L’été est toujours une période de tension pour les réserves de sang. Mais cette année du coronavirus est bien sûr pire que les autres. Le confinement mais aussi le déconfinement sont passés par là. Difficile d’aller à l’hôpital donner son sang sereinement, encore plus dur pour l'Etablissement français du sang de venir à la rencontre des donneurs et donneuses sur leurs nombreuses collectes mobiles. 20 Minutes a voulu faire le point avec le directeur de la collecte et de la production de produits sanguins à l’EFS, Hervé Meinrad.

Quel est l’état des stocks aujourd’hui ?

On a eu un été difficile avec un stock qui a diminué très rapidement. On s’est retrouvé fin août avec un stock bas, on a fait un premier appel qui a entraîné une réponse très modérée car la situation sanitaire faisait que les Français avaient beaucoup de choses à penser. Alors on a relancé un deuxième appel il y a dix jours pour faire face à un stock vraiment extrêmement bas. On ne l’avait pas vu à ce niveau depuis plus de dix ans.
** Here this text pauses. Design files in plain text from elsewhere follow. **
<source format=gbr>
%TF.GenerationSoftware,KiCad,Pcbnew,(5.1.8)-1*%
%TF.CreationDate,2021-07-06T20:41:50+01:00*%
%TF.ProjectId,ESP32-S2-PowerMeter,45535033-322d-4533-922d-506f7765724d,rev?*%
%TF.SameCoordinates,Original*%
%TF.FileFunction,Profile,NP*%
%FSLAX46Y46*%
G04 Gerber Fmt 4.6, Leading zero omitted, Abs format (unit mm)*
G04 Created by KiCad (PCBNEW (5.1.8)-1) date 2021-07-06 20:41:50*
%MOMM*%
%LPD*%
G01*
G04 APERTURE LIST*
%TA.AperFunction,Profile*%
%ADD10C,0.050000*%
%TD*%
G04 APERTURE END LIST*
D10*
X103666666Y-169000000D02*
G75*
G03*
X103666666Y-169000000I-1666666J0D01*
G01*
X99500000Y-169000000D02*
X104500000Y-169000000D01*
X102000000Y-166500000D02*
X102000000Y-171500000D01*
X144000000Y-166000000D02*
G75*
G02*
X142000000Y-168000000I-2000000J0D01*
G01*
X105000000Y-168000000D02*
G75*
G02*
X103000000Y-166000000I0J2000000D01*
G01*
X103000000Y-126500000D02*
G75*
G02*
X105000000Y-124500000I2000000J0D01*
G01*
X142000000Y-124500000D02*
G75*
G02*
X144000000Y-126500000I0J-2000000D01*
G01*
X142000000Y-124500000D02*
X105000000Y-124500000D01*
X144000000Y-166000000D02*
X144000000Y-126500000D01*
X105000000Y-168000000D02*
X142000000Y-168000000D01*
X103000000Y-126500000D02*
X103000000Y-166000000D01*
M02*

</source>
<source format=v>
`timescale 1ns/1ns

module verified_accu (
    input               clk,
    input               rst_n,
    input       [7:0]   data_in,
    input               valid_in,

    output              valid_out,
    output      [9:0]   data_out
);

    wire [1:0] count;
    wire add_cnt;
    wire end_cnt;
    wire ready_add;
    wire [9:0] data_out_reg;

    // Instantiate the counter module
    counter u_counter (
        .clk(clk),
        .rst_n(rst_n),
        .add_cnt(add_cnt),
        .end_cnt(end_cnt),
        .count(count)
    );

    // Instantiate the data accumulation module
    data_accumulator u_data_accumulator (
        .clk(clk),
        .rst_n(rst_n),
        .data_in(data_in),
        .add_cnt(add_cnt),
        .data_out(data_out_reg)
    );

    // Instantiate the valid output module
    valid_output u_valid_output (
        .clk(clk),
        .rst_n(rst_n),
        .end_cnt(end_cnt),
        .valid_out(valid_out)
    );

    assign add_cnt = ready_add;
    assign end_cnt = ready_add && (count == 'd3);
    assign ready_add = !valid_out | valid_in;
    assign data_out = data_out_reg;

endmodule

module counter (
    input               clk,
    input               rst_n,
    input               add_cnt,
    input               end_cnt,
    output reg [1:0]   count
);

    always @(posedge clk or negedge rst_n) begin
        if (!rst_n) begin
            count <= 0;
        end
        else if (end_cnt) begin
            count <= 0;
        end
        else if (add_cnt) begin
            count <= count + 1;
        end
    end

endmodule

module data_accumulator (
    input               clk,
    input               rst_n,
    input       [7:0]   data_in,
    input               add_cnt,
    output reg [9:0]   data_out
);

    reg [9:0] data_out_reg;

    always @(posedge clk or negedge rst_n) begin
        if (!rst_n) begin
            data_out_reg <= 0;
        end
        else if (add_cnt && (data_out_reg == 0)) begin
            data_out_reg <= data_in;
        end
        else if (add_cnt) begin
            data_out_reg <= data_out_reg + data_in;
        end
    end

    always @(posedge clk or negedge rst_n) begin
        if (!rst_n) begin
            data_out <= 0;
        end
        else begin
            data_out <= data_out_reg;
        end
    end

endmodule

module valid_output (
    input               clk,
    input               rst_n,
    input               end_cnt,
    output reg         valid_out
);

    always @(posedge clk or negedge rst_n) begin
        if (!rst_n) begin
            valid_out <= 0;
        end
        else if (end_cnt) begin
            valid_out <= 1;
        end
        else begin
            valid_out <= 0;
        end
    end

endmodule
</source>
C’est une situation qui est très tendue.

Comment est-ce qu’on peut rassurer les gens et les inviter à venir donner malgré la crise sanitaire ?

Sur les collectes on assure toutes les mesures nécessaires à la distanciation pour assurer la protection des donneurs et des personnels : on a des masques pour tout le monde ; on applique des mesures d’hygiène pour le nettoyage des salles, des équipements, la distanciation est respectée… Il n’y a donc pas d’inquiétudes à avoir sur cet aspect-là. Ensuite, ce virus, le Covid-19, est un virus respiratoire, transmis par les voies aériennes. Il n’est pas connu pour être transmis par le sang. Aucun cas de ce genre n’est référencé. Il y a quand même des mesures de précautions qui sont prises, avant tout pour garantir l’absence d’exposition pour toutes les personnes qui sont sur la collecte. Donc les personnes qui ont été malades peuvent redonner vingt-huit jours après la disparition des symptômes et les personnes qui ont été des cas contacts avérés sont ajournées pendant quatorze jours.
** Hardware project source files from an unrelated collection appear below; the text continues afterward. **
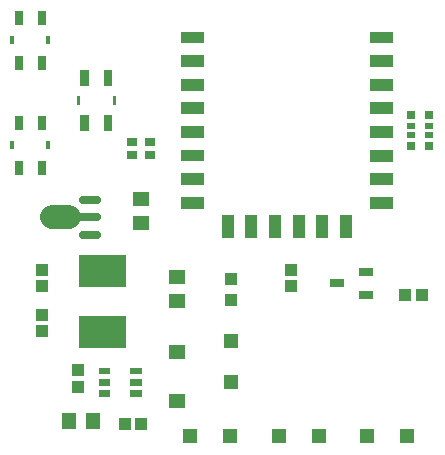
<source format=gtp>
G04 Layer: TopPasteMaskLayer*
G04 EasyEDA v6.3.22, 2020-01-08T21:12:26+01:00*
G04 b28a7935c23a4a24a3ae34985d5a7298,2d2f38d6ccaf4c36845c7e91a662877a,10*
G04 Gerber Generator version 0.2*
G04 Scale: 100 percent, Rotated: No, Reflected: No *
G04 Dimensions in millimeters *
G04 leading zeros omitted , absolute positions ,3 integer and 3 decimal *
%FSLAX33Y33*%
%MOMM*%
G90*
G71D02*

%ADD15C,0.699999*%
%ADD17C,1.999996*%
%ADD19R,0.700024X1.299997*%
%ADD20R,0.299974X0.700024*%
%ADD23R,1.250010X0.699999*%
%ADD24R,1.299997X1.299997*%
%ADD25R,0.990600X1.092200*%
%ADD26R,0.999998X1.099998*%
%ADD27R,0.929996X0.750011*%
%ADD28R,0.799998X0.750011*%
%ADD29R,0.799998X0.580009*%
%ADD31R,1.099998X0.999998*%
%ADD32R,1.470660X1.270000*%
%ADD34R,1.160018X1.450010*%
%ADD35R,1.450010X1.160018*%

%LPD*%
G54D15*
G01X9215Y28979D02*
G01X8015Y28979D01*
G01X9215Y31979D02*
G01X8015Y31979D01*
G01X9216Y30479D02*
G01X7816Y30479D01*
G54D17*
G01X6866Y30479D02*
G01X5366Y30479D01*
G36*
G01X10492Y42936D02*
G01X10492Y41635D01*
G01X9794Y41635D01*
G01X9794Y42936D01*
G01X10492Y42936D01*
G37*
G36*
G01X8493Y42936D02*
G01X8493Y41635D01*
G01X7792Y41635D01*
G01X7792Y42936D01*
G01X8493Y42936D01*
G37*
G36*
G01X10492Y39136D02*
G01X10492Y37835D01*
G01X9794Y37835D01*
G01X9794Y39136D01*
G01X10492Y39136D01*
G37*
G36*
G01X8493Y39136D02*
G01X8493Y37835D01*
G01X7792Y37835D01*
G01X7792Y39136D01*
G01X8493Y39136D01*
G37*
G36*
G01X10817Y40736D02*
G01X10817Y40035D01*
G01X10518Y40035D01*
G01X10518Y40736D01*
G01X10817Y40736D01*
G37*
G36*
G01X7769Y40736D02*
G01X7769Y40035D01*
G01X7470Y40035D01*
G01X7470Y40736D01*
G01X7769Y40736D01*
G37*
G36*
G01X16271Y46220D02*
G01X18272Y46220D01*
G01X18272Y45219D01*
G01X16271Y45219D01*
G01X16271Y46220D01*
G37*
G36*
G01X16271Y44218D02*
G01X18272Y44218D01*
G01X18272Y43220D01*
G01X16271Y43220D01*
G01X16271Y44218D01*
G37*
G36*
G01X16271Y42219D02*
G01X18272Y42219D01*
G01X18272Y41221D01*
G01X16271Y41221D01*
G01X16271Y42219D01*
G37*
G36*
G01X16271Y40220D02*
G01X18272Y40220D01*
G01X18272Y39220D01*
G01X16271Y39220D01*
G01X16271Y40220D01*
G37*
G36*
G01X16271Y38219D02*
G01X18272Y38219D01*
G01X18272Y37218D01*
G01X16271Y37218D01*
G01X16271Y38219D01*
G37*
G36*
G01X16271Y36220D02*
G01X18272Y36220D01*
G01X18272Y35219D01*
G01X16271Y35219D01*
G01X16271Y36220D01*
G37*
G36*
G01X16271Y34221D02*
G01X18272Y34221D01*
G01X18272Y33220D01*
G01X16271Y33220D01*
G01X16271Y34221D01*
G37*
G36*
G01X16273Y32219D02*
G01X18272Y32219D01*
G01X18272Y31219D01*
G01X16273Y31219D01*
G01X16273Y32219D01*
G37*
G36*
G01X19773Y28719D02*
G01X19773Y30718D01*
G01X20774Y30718D01*
G01X20774Y28719D01*
G01X19773Y28719D01*
G37*
G36*
G01X21770Y28719D02*
G01X21770Y30721D01*
G01X22771Y30721D01*
G01X22771Y28719D01*
G01X21770Y28719D01*
G37*
G36*
G01X23769Y28719D02*
G01X23769Y30718D01*
G01X24770Y30718D01*
G01X24770Y28719D01*
G01X23769Y28719D01*
G37*
G36*
G01X25770Y28719D02*
G01X25770Y30718D01*
G01X26771Y30718D01*
G01X26771Y28719D01*
G01X25770Y28719D01*
G37*
G36*
G01X27769Y28719D02*
G01X27769Y30718D01*
G01X28770Y30718D01*
G01X28770Y28719D01*
G01X27769Y28719D01*
G37*
G36*
G01X29771Y28719D02*
G01X29771Y30718D01*
G01X30769Y30718D01*
G01X30769Y28719D01*
G01X29771Y28719D01*
G37*
G36*
G01X34272Y31214D02*
G01X32273Y31214D01*
G01X32273Y32214D01*
G01X34272Y32214D01*
G01X34272Y31214D01*
G37*
G36*
G01X34274Y33218D02*
G01X32273Y33218D01*
G01X32273Y34218D01*
G01X34274Y34218D01*
G01X34274Y33218D01*
G37*
G36*
G01X34274Y35217D02*
G01X32275Y35217D01*
G01X32275Y36215D01*
G01X34274Y36215D01*
G01X34274Y35217D01*
G37*
G36*
G01X34274Y37216D02*
G01X32273Y37216D01*
G01X32273Y38216D01*
G01X34274Y38216D01*
G01X34274Y37216D01*
G37*
G36*
G01X34272Y39217D02*
G01X32273Y39217D01*
G01X32273Y40218D01*
G01X34272Y40218D01*
G01X34272Y39217D01*
G37*
G36*
G01X34274Y41216D02*
G01X32273Y41216D01*
G01X32273Y42217D01*
G01X34274Y42217D01*
G01X34274Y41216D01*
G37*
G36*
G01X34274Y43218D02*
G01X32273Y43218D01*
G01X32273Y44216D01*
G01X34274Y44216D01*
G01X34274Y43218D01*
G37*
G36*
G01X34274Y45217D02*
G01X32273Y45217D01*
G01X32273Y46217D01*
G01X34274Y46217D01*
G01X34274Y45217D01*
G37*
G54D19*
G01X4556Y47365D03*
G01X2556Y47365D03*
G01X4556Y43566D03*
G01X2556Y43566D03*
G54D20*
G01X5080Y45466D03*
G01X2032Y45466D03*
G54D19*
G01X2556Y34676D03*
G01X4556Y34676D03*
G01X2556Y38475D03*
G01X4556Y38475D03*
G54D20*
G01X2032Y36576D03*
G01X5080Y36576D03*
G54D23*
G01X29484Y24892D03*
G01X31983Y25841D03*
G01X31983Y23942D03*
G54D24*
G01X35482Y11938D03*
G01X32082Y11938D03*
G01X20496Y11938D03*
G01X17096Y11938D03*
G01X24589Y11938D03*
G01X27989Y11938D03*
G01X20574Y19988D03*
G01X20574Y16587D03*
G54D25*
G01X20574Y25234D03*
G01X20574Y23533D03*
G54D26*
G01X36706Y23876D03*
G01X35306Y23876D03*
G54D27*
G01X13716Y35730D03*
G01X12176Y35730D03*
G01X12176Y36830D03*
G01X13716Y36830D03*
G54D28*
G01X37346Y36495D03*
G01X35806Y36495D03*
G54D29*
G01X37346Y37445D03*
G01X35806Y37445D03*
G01X37346Y38246D03*
G01X35806Y38246D03*
G54D28*
G01X37346Y39196D03*
G01X35806Y39196D03*
G36*
G01X13026Y15285D02*
G01X12025Y15285D01*
G01X12025Y15834D01*
G01X13026Y15834D01*
G01X13026Y15285D01*
G37*
G36*
G01X13026Y16235D02*
G01X12025Y16235D01*
G01X12025Y16784D01*
G01X13026Y16784D01*
G01X13026Y16235D01*
G37*
G36*
G01X13026Y17185D02*
G01X12025Y17185D01*
G01X12025Y17734D01*
G01X13026Y17734D01*
G01X13026Y17185D01*
G37*
G36*
G01X10326Y17185D02*
G01X9325Y17185D01*
G01X9325Y17734D01*
G01X10326Y17734D01*
G01X10326Y17185D01*
G37*
G36*
G01X10326Y15285D02*
G01X9325Y15285D01*
G01X9325Y15834D01*
G01X10326Y15834D01*
G01X10326Y15285D01*
G37*
G36*
G01X10326Y16235D02*
G01X9325Y16235D01*
G01X9325Y16784D01*
G01X10326Y16784D01*
G01X10326Y16235D01*
G37*
G54D26*
G01X12954Y12954D03*
G01X11554Y12954D03*
G54D31*
G01X7620Y16126D03*
G01X7620Y17526D03*
G54D32*
G01X16002Y19075D03*
G01X16002Y14960D03*
G36*
G01X7653Y19469D02*
G01X7653Y22169D01*
G01X11651Y22169D01*
G01X11651Y19469D01*
G01X7653Y19469D01*
G37*
G36*
G01X7653Y24569D02*
G01X7653Y27269D01*
G01X11651Y27269D01*
G01X11651Y24569D01*
G01X7653Y24569D01*
G37*
G54D31*
G01X4572Y24638D03*
G01X4572Y26037D03*
G01X4572Y20827D03*
G01X4572Y22227D03*
G54D34*
G01X8890Y13208D03*
G01X6858Y13208D03*
G54D35*
G01X16002Y23368D03*
G01X16002Y25400D03*
G01X12954Y32004D03*
G01X12954Y29972D03*
G54D31*
G01X25654Y24639D03*
G01X25654Y26038D03*
M00*
M02*

</source>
L’EFS organise de nombreuses collectes « hors les murs », dans les universités ou des entreprises, c’est encore possible ou la situation rend la tâche beaucoup trop difficile ?

Notre outil de production est organisé autour de 120 sites fixes et une centaine de collectes mobiles chaque jour, en temps normal. Aujourd’hui, on a des difficultés sur ces collectes mobiles puisqu’une partie est organisée dans les entreprises ou en milieu scolaire et universitaire. Depuis le début de la pandémie, en mars, on a de grandes difficultés à les organiser dans ces deux secteurs. Pour vous donner une idée de leur importance, certaines semaines ces collectes représentent jusqu’à 30 % des dons de sang. On n’a donc plus accès à ces collectes et quand on y a accès, beaucoup de gens sont en télétravail.

De la même manière sur les universités il y a beaucoup moins d’étudiants présents avec les cours à distance. Sur ces deux secteurs, depuis mi-mars, on a perdu 100.000 dons, soit deux semaines entières de collecte normale. On avait fortement diminué notre présence sur ces deux secteurs à la rentrée mais on avait maintenu certaines collectes en pensant que ça serait jouable (puisqu’on planifie ça longtemps à l’avance) mais pas du tout. Donc, on est en train de travailler pour trouver d’autres points de chute et remplacer ces collectes d’entreprise et d’université.

Sur un plan plus pratique : comment donner son sang ?

Pour pouvoir donner son sang il faut avoir entre 18 et 70 ans, être majeur, en bonne santé pour pouvoir procéder à l’entretien prédon avec un personnel de santé qui va évaluer si vous pouvez réaliser un don de sang en toute sécurité pour vous et pour les receveurs qui seront ensuite soignés avec les produits de votre don. Il n’y a pas besoin d’être à jeun. Les contre-indications qui existent sont, pour 80 % d’entre elles, temporaires. Ça peut être lié à un épisode infectieux ou une prise d’antibiotiques dans les quinze jours avant ou un soin dentaire qui fait que vous ne pouvez pas donner pendant vingt-quatre heures… Les gens peuvent donc revenir un peu plus tard pour donner leur sang. Il est important que celles et ceux qui avaient l’habitude de donner sur nos collectes mobiles puissent nous rejoindre dans nos lieux de collectes fixes ou sur les lieux de collectes mobiles en commune. Nous avons besoin de leurs dons.